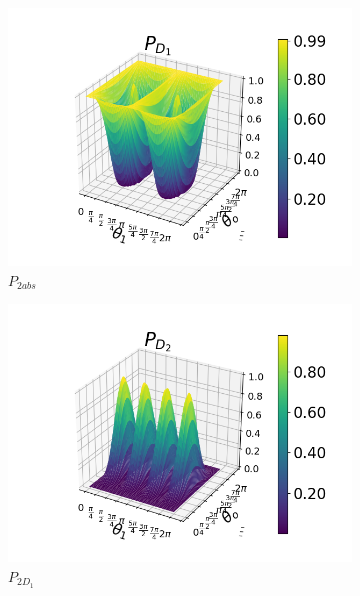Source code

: \documentclass[12pt]{book}
\begin{document}
\begin{figure}[t!]
\centering
\begin{subfigure}[b]{0.4\linewidth}
\includegraphics[width=\linewidth]{images/PD1_BS_v.png}
\caption{$P_{2abs}$}
\label{fig:BS2}
\end{subfigure}
\begin{subfigure}[b]{0.4\linewidth}
\includegraphics[width=\linewidth]{images/PD2_BS_v.png}
\caption{$P_{2D_{1}}$}
\label{fig:westminster_aerea}
\end{subfigure}
\begin{subfigure}[b]{0.4\linewidth}

\end{subfigure}
\end{figure}
\end{document}
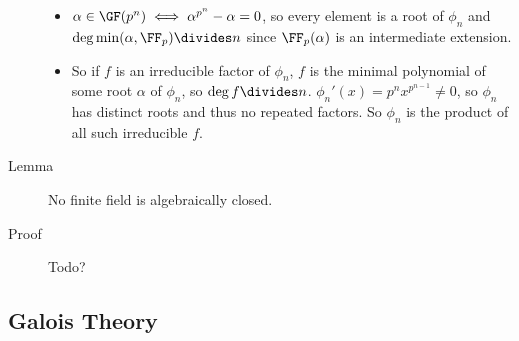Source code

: \begin{description}
\begin{itemize}
\item
  \(\alpha \in \GF(p^n) \iff \alpha^{p^n} - \alpha = 0\), so every
  element is a root of \(\phi_n\) and
  \(\deg \min(\alpha, \FF_p) \divides n\) since \(\FF_p(\alpha)\) is an
  intermediate extension.
\item
  So if \(f\) is an irreducible factor of \(\phi_n\), \(f\) is the
  minimal polynomial of some root \(\alpha\) of \(\phi_n\), so
  \(\deg f \divides n\). \(\phi_n'(x) = p^nx^{p^{n-1}} \neq 0\), so
  \(\phi_n\) has distinct roots and thus no repeated factors. So
  \(\phi_n\) is the product of all such irreducible \(f\).
\end{itemize}
\item[Lemma]
No finite field is algebraically closed.
\item[Proof]
Todo?
\end{description}

\hypertarget{galois-theory}{%
\subsection{Galois Theory}\label{galois-theory}}

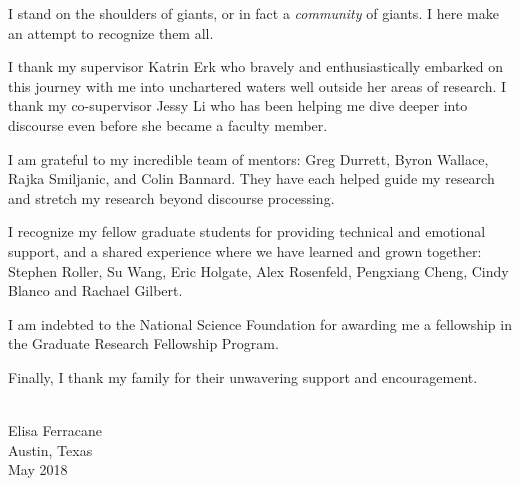 I stand on the shoulders of giants, or in fact a \emph{community} of giants. I here make an attempt to recognize them all. 

I thank my supervisor Katrin Erk who bravely and enthusiastically embarked on this journey with me into unchartered waters well outside her areas of research. I thank my co-supervisor Jessy Li who has been helping me dive deeper into discourse even before she became a faculty member. 

I am grateful to my incredible team of mentors: Greg Durrett, Byron Wallace, Rajka Smiljanic, and Colin Bannard. They have each helped guide my research and stretch my research beyond discourse processing. 

I recognize my fellow graduate students for providing technical and emotional support, and a shared experience where we have learned and grown together: Stephen Roller, Su Wang, Eric Holgate, Alex Rosenfeld, Pengxiang Cheng, Cindy Blanco and Rachael Gilbert.

I am indebted to the National Science Foundation for awarding me a fellowship in the Graduate Research Fellowship Program.

Finally, I thank my family for their unwavering support and encouragement.

\begin{flushright}
~\\
Elisa Ferracane\\
Austin, Texas\\
May 2018
\end{flushright}
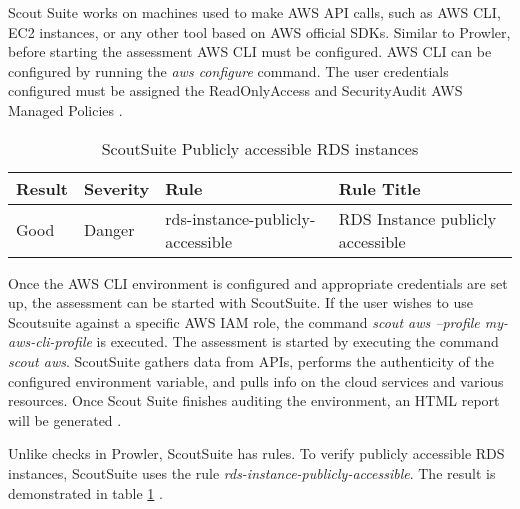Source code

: \par Scout Suite works on machines used to make AWS API calls, such as AWS CLI, EC2 instances, or any other tool based on AWS official SDKs. Similar to Prowler, before starting the assessment AWS CLI must be configured.
AWS CLI can be configured by running the \textit{aws configure} command.
The user credentials configured must be assigned the ReadOnlyAccess and SecurityAudit AWS Managed Policies \cite{76}.

\begin{table}[h!]
    \begin{center}
        \caption{ScoutSuite Publicly accessible RDS instances}
        \label{tab:scoutsuiterule}
        \begin{tabular}{|p{1.4cm}|p{1.7cm}|p{5.0cm}|p{6.0cm}|}
            \hline
            \textbf{Result} & \textbf{Severity} & \textbf{Rule} & \textbf{Rule Title}\\
            \hline
            Good & Danger & rds-instance-publicly-accessible & RDS Instance publicly accessible \\
            \hline
        \end{tabular}
    \end{center}
\end{table}

Once the AWS CLI environment is configured and appropriate credentials are set up, the assessment can be started with ScoutSuite.
If the user wishes to use Scoutsuite against a specific AWS IAM role, the command \textit{scout aws --profile my-aws-cli-profile} is executed.
The assessment is started by executing the command \textit{scout aws}.
ScoutSuite gathers data from APIs, performs the authenticity of the configured environment variable, and pulls info on the cloud services and various resources.
Once Scout Suite finishes auditing the environment, an HTML report will be generated \cite{77}.

Unlike checks in Prowler, ScoutSuite has rules.
To verify publicly accessible RDS instances, ScoutSuite uses the rule \textit{rds-instance-publicly-accessible}.
The result is demonstrated in table \ref{tab:scoutsuiterule} \cite{77}.






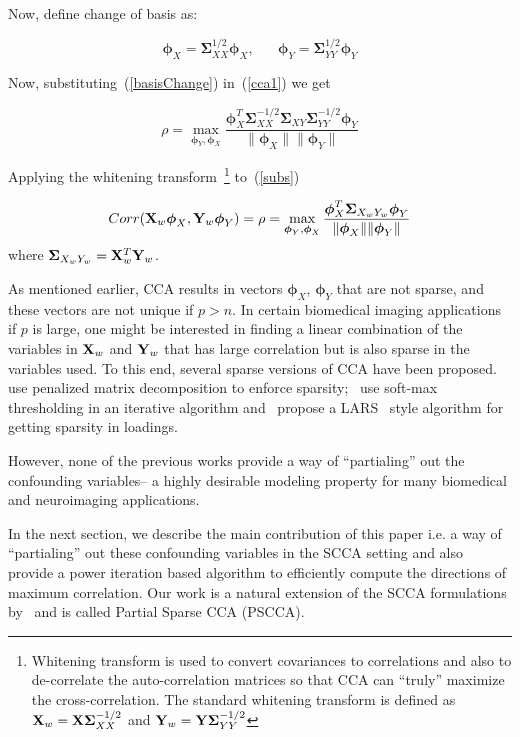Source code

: \documentclass{llncs}
\newcommand{\X}{{\bf X}}
\newcommand{\Y}{{\bf Y}}
\newcommand{\bs}{\boldsymbol}
\begin{document}
Now, define change of basis as:

\begin{equation}
\label{basisChange}
\bs\phi_X = \bs\Sigma_{XX}^{1/2}\bs\phi_X, \;\;\;\;\;\;   \bs\phi_Y = \bs\Sigma_{YY}^{1/2}\bs\phi_Y 
\end{equation}

Now, substituting~(\ref{basisChange}) in~(\ref{cca1}) we get 

\begin{equation}
\label{subs}
\rho= \max_{{\bs\phi_Y}, {\bs\phi_X}} \frac{\bs\phi_X^T \bs\Sigma_{XX}^{-1/2}\bs\Sigma_{XY}\bs\Sigma_{YY}^{-1/2}\bs\phi_Y}{\|\bs\phi_X\| \|\bs\phi_Y\|}
\end{equation}

Applying the whitening transform~\footnote{Whitening transform is used to convert covariances to correlations and also to de-correlate the auto-correlation matrices so that CCA can ``truly'' maximize the cross-correlation. The standard whitening transform is defined as $\X_w= \X\bs\Sigma_{XX}^{-1/2}$ and $\Y_w= \Y\bs\Sigma_{YY}^{-1/2}$} to~(\ref{subs})

\begin{equation}
\label{simplifiedcca}
Corr(\X_w\bs\phi_X,\Y_w\bs\phi_Y)=\rho=\max_{{\bs\phi_Y}, {\bs\phi_X}} \frac{\bs\phi_X^T \bs\Sigma_{X_wY_w}\bs\phi_Y}{\|\bs\phi_X\| \|\bs\phi_Y\|}
\end{equation}
where $\bs\Sigma_{X_wY_w} = \X_w^T\Y_w$. 

As mentioned earlier, CCA results in vectors $\bs\phi_X$, $\bs\phi_Y$ that are not sparse, and these vectors are not unique if $p > n$. In certain biomedical imaging applications if $p$ is large, one might be interested in finding a linear combination of the variables in $\X_w$ and $\Y_w$ that has large correlation but is also sparse in the variables used. To this end, several sparse versions of CCA have been proposed. ~\cite{parkhomenko} use penalized matrix decomposition to enforce sparsity;~\cite{parkhomenko} use soft-max thresholding in an iterative algorithm and~\cite{lykou} propose a LARS~\cite{lars} style algorithm for getting sparsity in loadings.

However, none of the previous works provide a way of ``partialing'' out the confounding variables-- a highly desirable modeling property for many biomedical and neuroimaging applications. 

In the next section, we describe the main contribution of this paper i.e. a way of ``partialing'' out these confounding variables in the SCCA setting and also provide a power iteration based algorithm to efficiently compute the directions of maximum correlation. Our work is a natural extension of the SCCA formulations by~\cite{parkhomenko,witten} and is called Partial Sparse CCA (PSCCA).
\end{document}
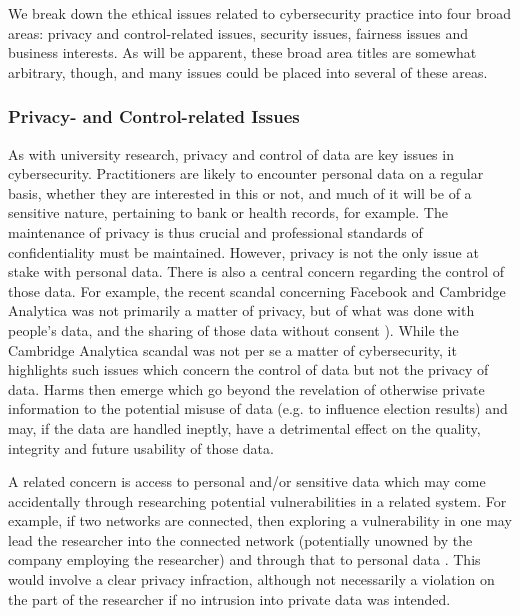 \documentclass{svjour3}                     %
\begin{document}
We break down the ethical issues related to cybersecurity practice into four broad areas: privacy and control-related issues, security issues, fairness issues and business interests. As will be apparent, these broad area titles are somewhat arbitrary, though, and many issues could be placed into several of these areas.

\subsubsection{Privacy- and Control-related Issues}
As with university research, privacy and control of data are key issues in cybersecurity. Practitioners are likely to encounter personal data on a regular basis, whether they are interested in this or not, and much of it will be of a sensitive nature, pertaining to bank or health records, for example.  The maintenance of privacy is thus crucial and professional standards of confidentiality must be maintained. However, privacy is not the only issue at stake with personal data. There is also a central concern regarding the control of those data. For example, the recent scandal concerning Facebook and Cambridge Analytica was not primarily a matter of privacy, but of what was done with people’s data, and the sharing of those data without consent \cite{ienca2018cambridge}). While the Cambridge Analytica scandal was not per se a matter of cybersecurity, it highlights such issues which concern the control of data but not the privacy of data. Harms then emerge which go beyond the revelation of otherwise private information to the potential misuse of data (e.g. to influence election results) and may, if the data are handled ineptly, have a detrimental effect on the quality, integrity and future usability of those data.

A related concern is access to personal and/or sensitive data which may come accidentally through researching potential vulnerabilities in a related system. For example, if two networks are connected, then exploring a vulnerability in one may lead the researcher into the connected network (potentially unowned by the company employing the researcher) and through that to personal data \cite[p.~124]{robinson2011ethical}. This would involve a clear privacy infraction, although not necessarily a violation on the part of the researcher if no intrusion into private data was intended.
\end{document}
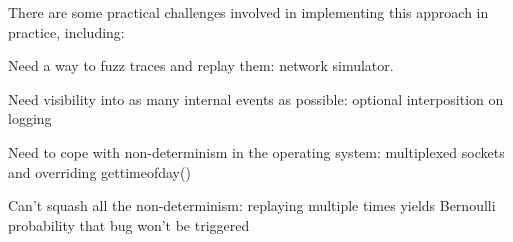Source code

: There are some practical challenges involved in implementing this approach in
practice, including:

Need a way to fuzz traces and replay them: network simulator.

Need visibility into as many internal events as possible: optional
interposition on logging

Need to cope with non-determinism in the operating system: multiplexed sockets
and overriding gettimeofday()

Can't squash all the non-determinism: replaying multiple times yields
Bernoulli probability that bug won’t be triggered
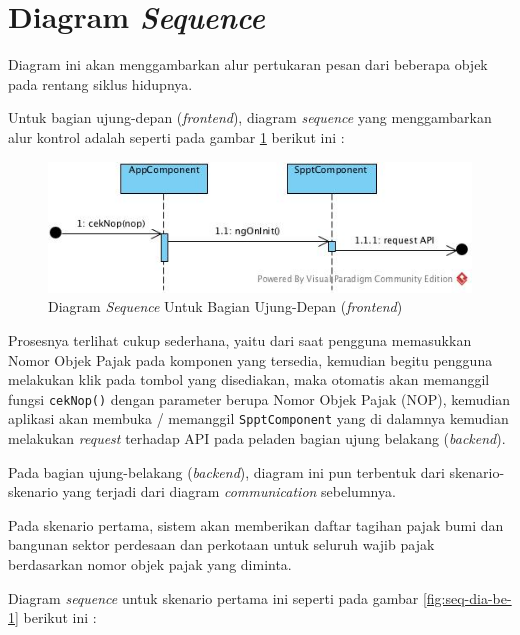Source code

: \section{Diagram \textit{Sequence}}

Diagram ini akan menggambarkan alur pertukaran pesan dari beberapa objek pada rentang siklus hidupnya.

Untuk bagian ujung-depan (\textit{frontend}), diagram \textit{sequence} yang menggambarkan alur kontrol adalah seperti pada gambar \ref{fig:seq-dia-fe} berikut ini :

\begin{figure}[H]
	\centering
	\includegraphics[width=1\textwidth]{./resources/uml/seq-dia-fe}
	\caption{Diagram \textit{Sequence} Untuk Bagian Ujung-Depan (\textit{frontend})}
	\label{fig:seq-dia-fe}
\end{figure}

Prosesnya terlihat cukup sederhana, yaitu dari saat pengguna memasukkan Nomor Objek Pajak pada komponen yang tersedia, kemudian begitu pengguna melakukan klik pada tombol yang disediakan, maka otomatis akan memanggil fungsi \texttt{cekNop()} dengan parameter berupa Nomor Objek Pajak (NOP), kemudian aplikasi akan membuka / memanggil \texttt{SpptComponent} yang di dalamnya kemudian melakukan \textit{request} terhadap API pada peladen bagian ujung belakang (\textit{backend}).

Pada bagian ujung-belakang (\textit{backend}), diagram ini pun terbentuk dari skenario-skenario yang terjadi dari diagram \textit{communication} sebelumnya.

Pada skenario pertama, sistem akan memberikan daftar tagihan pajak bumi dan bangunan sektor perdesaan dan perkotaan untuk seluruh wajib pajak berdasarkan nomor objek pajak yang diminta.

Diagram \textit{sequence} untuk skenario pertama ini seperti pada gambar \ref{fig:seq-dia-be-1} berikut ini :

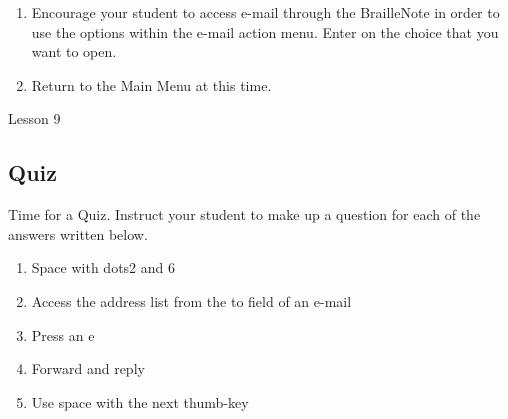 \documentclass[10pt,letterpaper,twoside]{report}
\begin{document}
{{{{\begin{enumerate}
\begin{enumerate}
		      \item Copy this e-mail to another folder
		            
		      \item Delete this e-mail from this folder
		            
		      \item Print this e-mail
		            
		      \item Emboss this e-mail
		            
		      \item All. Mark all e-mail
		            
		            
	      \end{enumerate}
	\item Encourage your student to access e-mail through the BrailleNote in order to use the options within the e-mail action menu.  Enter on the choice that you want to open.
	      
	\item Return to the Main Menu at this time.
\end{enumerate}





\clearpage

\newpage
Lesson 9

\subsection{Quiz}



Time for a Quiz.  Instruct your student to make up a question for each of the answers written below.



\begin{enumerate}
	\item Space with dots2 and 6
	      
	\item Access the address list from the to field of an e-mail
	      
	\item Press an e
	      
	\item Forward and reply
	      
	\item Use space with the next thumb-key
\end{enumerate}



}}}}
\end{document}
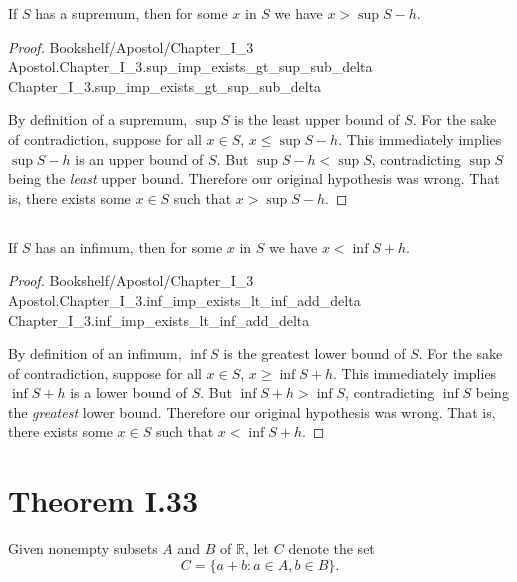 \documentclass{article}
\newcommand{\link}[1]{\lean{../..}
  {Bookshelf/Apostol/Chapter\_I\_3}
  {Apostol.Chapter\_I\_3.#1}
  {Chapter\_I\_3.#1}
}
\begin{document}
If $S$ has a supremum, then for some $x$ in $S$ we have $x > \sup{S} - h$.

\begin{proof}

  \link{sup\_imp\_exists\_gt\_sup\_sub\_delta}

  \divider

  By definition of a supremum, $\sup{S}$ is the least upper bound of $S$.
  For the sake of contradiction, suppose for all $x \in S$,
    $x \leq \sup{S} - h$.
  This immediately implies $\sup{S} - h$ is an upper bound of $S$.
  But $\sup{S} - h < \sup{S}$, contradicting $\sup{S}$ being the \textit{least}
    upper bound.
  Therefore our original hypothesis was wrong.
  That is, there exists some $x \in S$ such that $x > \sup{S} - h$.

\end{proof}

\subsection*{}%
%

If $S$ has an infimum, then for some $x$ in $S$ we have $x < \inf{S} + h$.

\begin{proof}

  \link{inf\_imp\_exists\_lt\_inf\_add\_delta}

  \divider

  By definition of an infimum, $\inf{S}$ is the greatest lower bound of $S$.
  For the sake of contradiction, suppose for all $x \in S$,
    $x \geq \inf{S} + h$.
  This immediately implies $\inf{S} + h$ is a lower bound of $S$.
  But $\inf{S} + h > \inf{S}$, contradicting $\inf{S}$ being the
    \textit{greatest} lower bound.
  Therefore our original hypothesis was wrong.
  That is, there exists some $x \in S$ such that $x < \inf{S} + h$.

\end{proof}

\section*{Theorem I.33}%
%

Given nonempty subsets $A$ and $B$ of $\mathbb{R}$, let $C$ denote the set
  $$C = \{a + b : a \in A, b \in B\}.$$

\end{document}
########
TRY IT:
Across the entries above, tally every line that includes the string "where", then state only the count.

PROBLEM SOLUTION:
2